WRITTEN TASK
Copy out the records below with "scientific name" replaced by "binomial name" and every other line unchanged. Leave out the pictures.

[Saved entries]
╔══

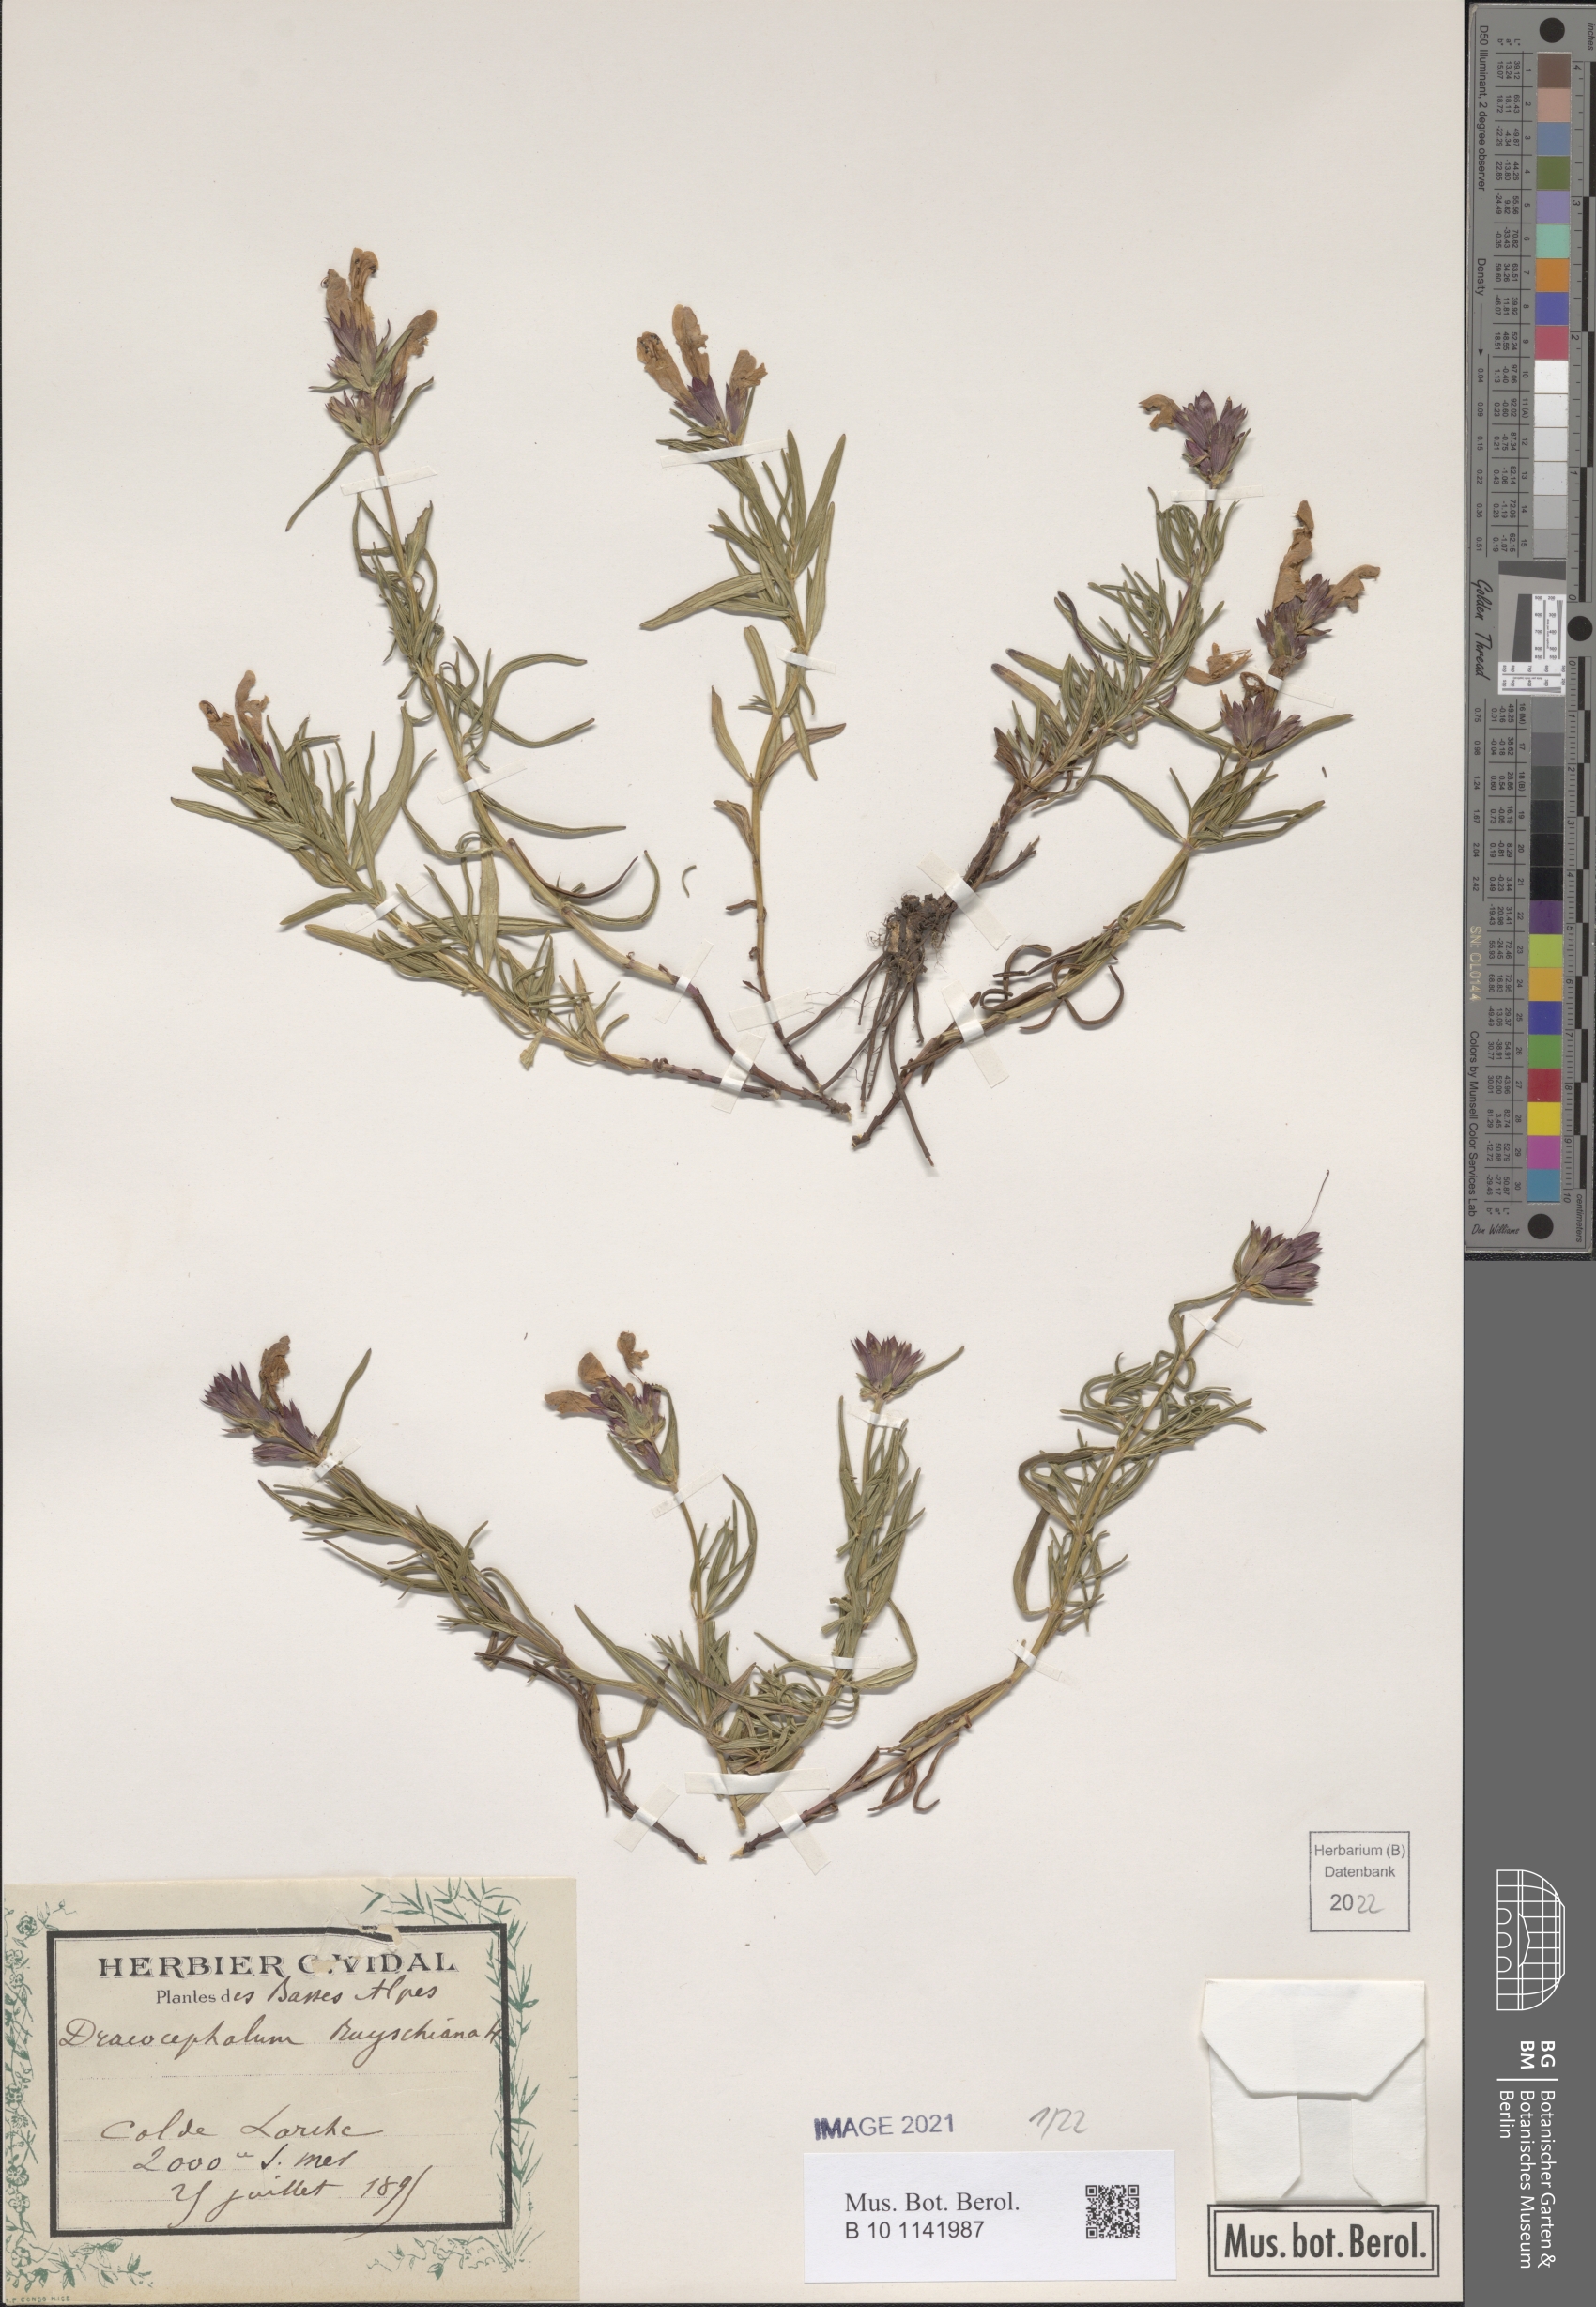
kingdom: Plantae
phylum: Tracheophyta
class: Magnoliopsida
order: Lamiales
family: Lamiaceae
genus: Dracocephalum
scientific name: Dracocephalum ruyschiana
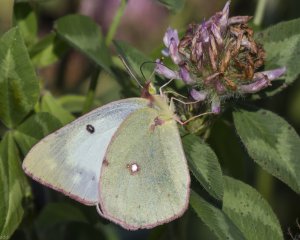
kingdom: Animalia
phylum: Arthropoda
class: Insecta
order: Lepidoptera
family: Pieridae
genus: Colias
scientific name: Colias philodice
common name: Clouded Sulphur
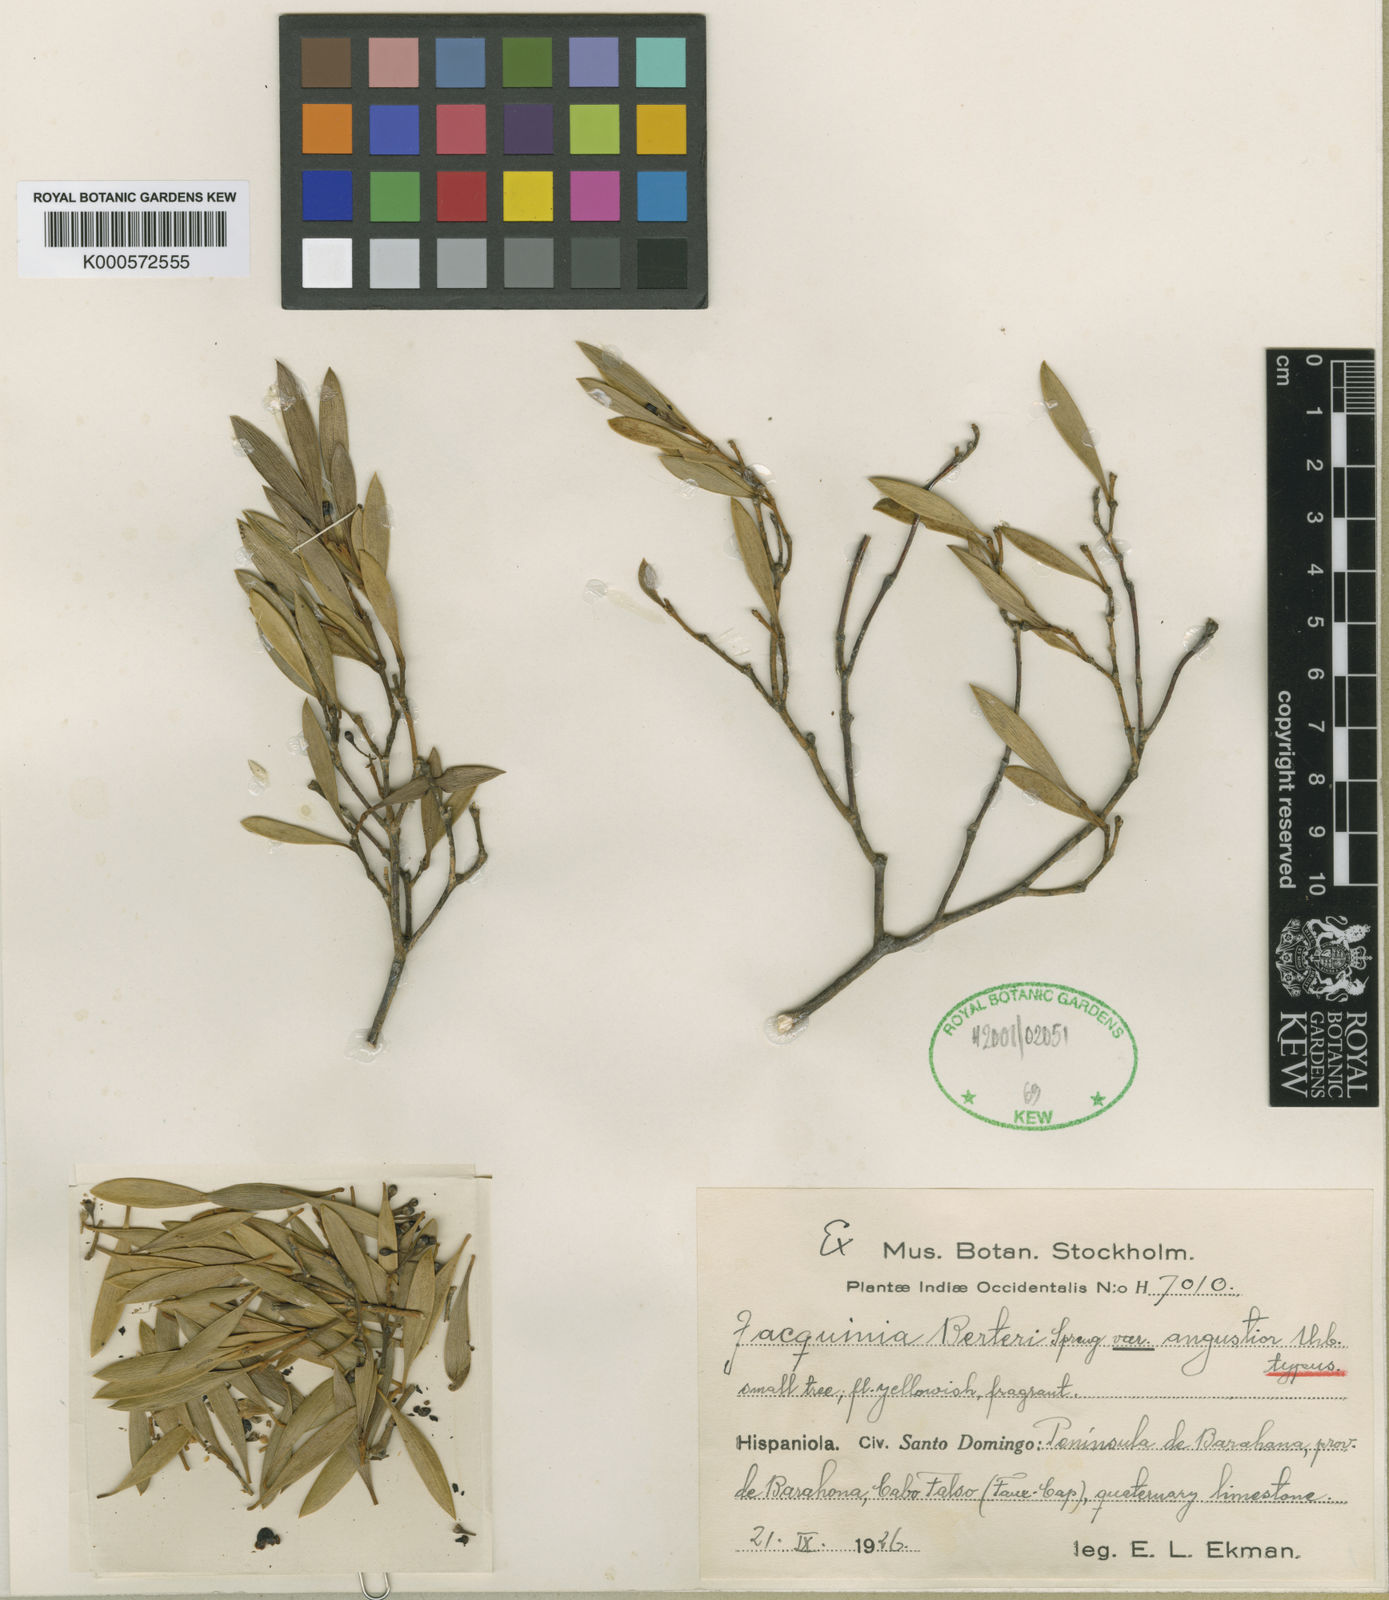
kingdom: Plantae
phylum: Tracheophyta
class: Magnoliopsida
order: Ericales
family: Primulaceae
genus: Jacquinia
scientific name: Jacquinia berteroi
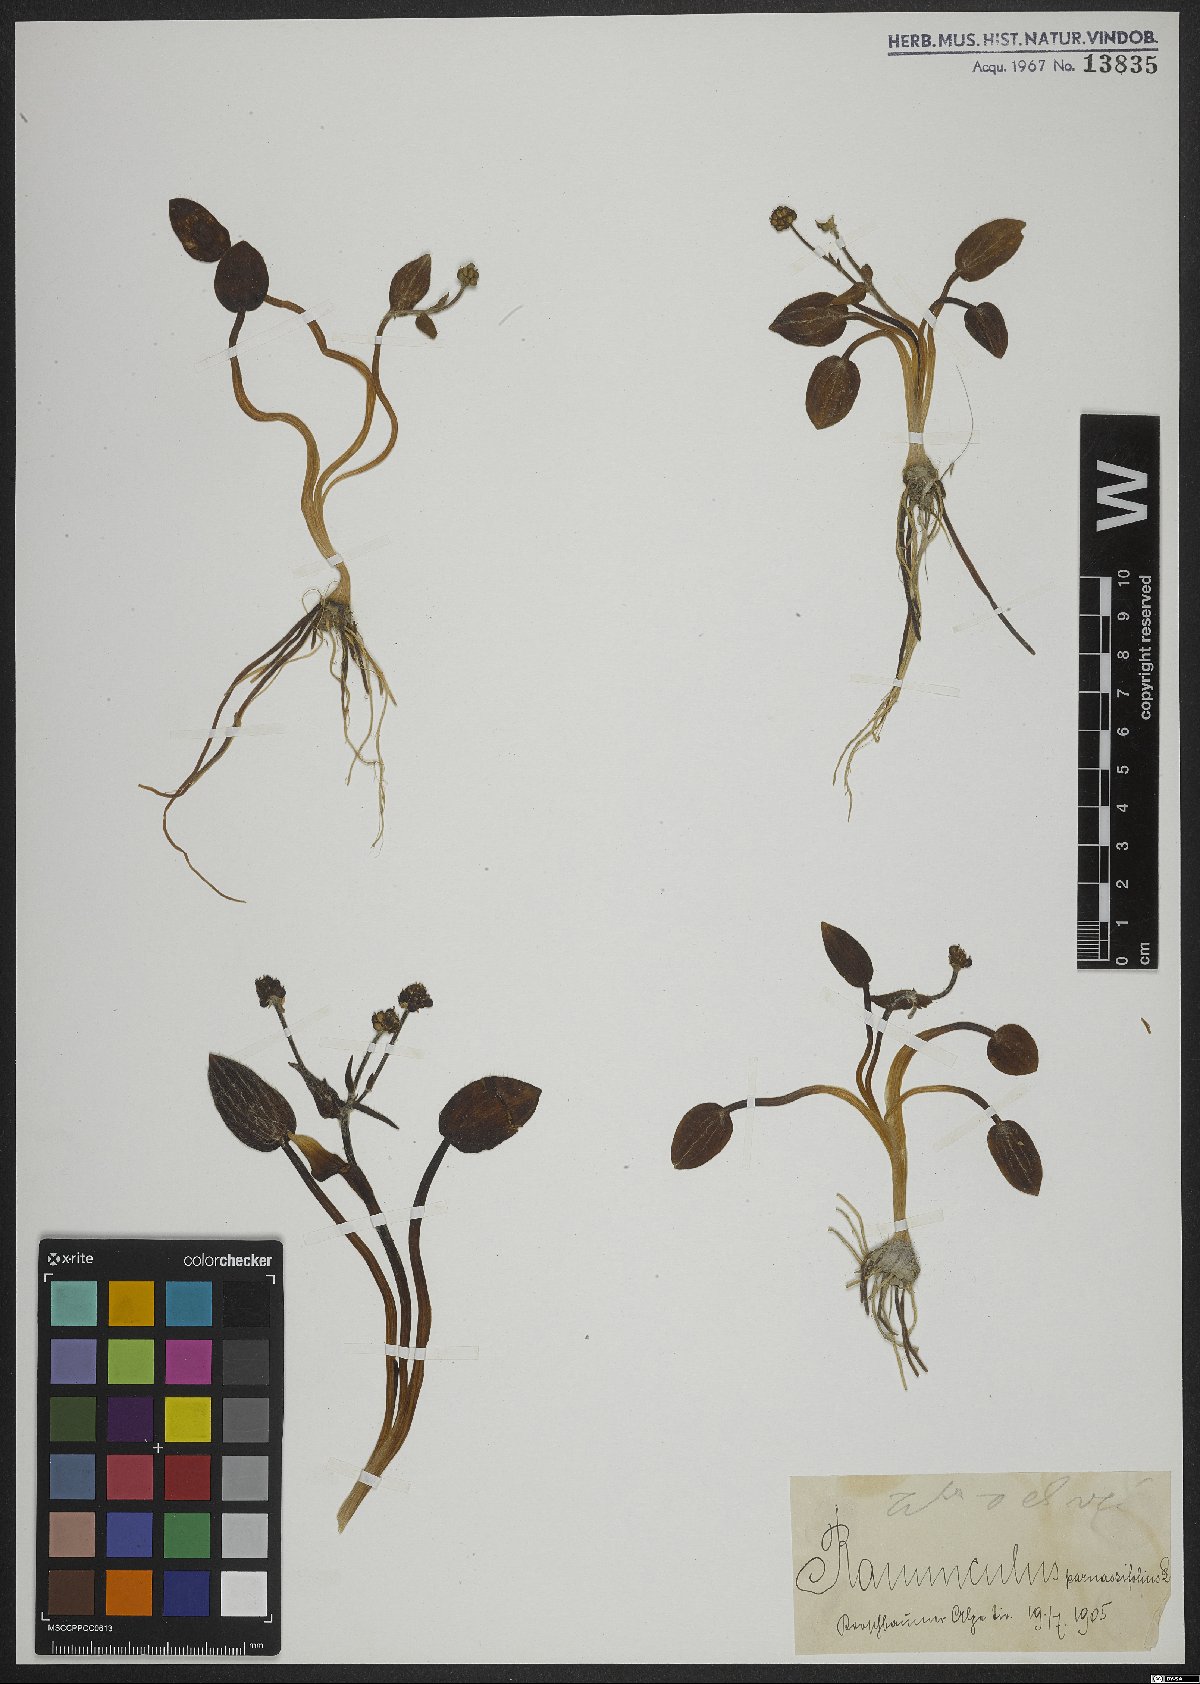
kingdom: Plantae
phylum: Tracheophyta
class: Magnoliopsida
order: Ranunculales
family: Ranunculaceae
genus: Ranunculus
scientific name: Ranunculus parnassiifolius
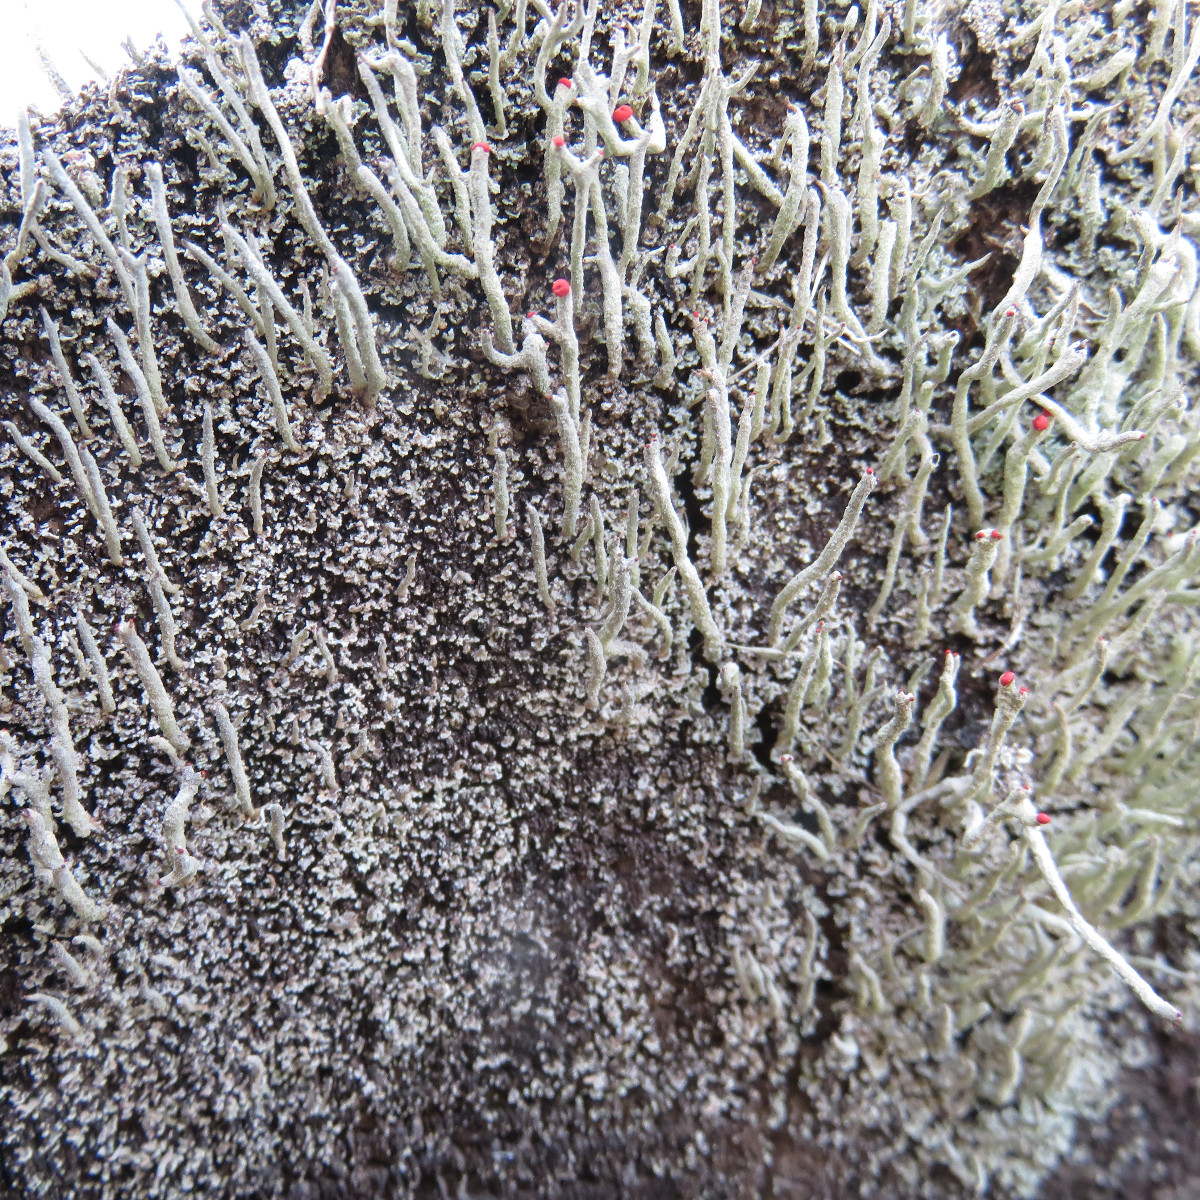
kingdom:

╚══

SOLUTION TO THE EXERCISE
kingdom: Plantae
phylum: Tracheophyta
class: Magnoliopsida
order: Lamiales
family: Lamiaceae
genus: Dracocephalum
binomial name: Dracocephalum ruyschiana
kingdom: Animalia
phylum: Arthropoda
class: Insecta
order: Lepidoptera
family: Pieridae
genus: Colias
binomial name: Colias philodice
common name: Clouded Sulphur
kingdom: Plantae
phylum: Tracheophyta
class: Magnoliopsida
order: Ericales
family: Primulaceae
genus: Jacquinia
binomial name: Jacquinia berteroi
kingdom: Plantae
phylum: Tracheophyta
class: Magnoliopsida
order: Ranunculales
family: Ranunculaceae
genus: Ranunculus
binomial name: Ranunculus parnassiifolius
kingdom:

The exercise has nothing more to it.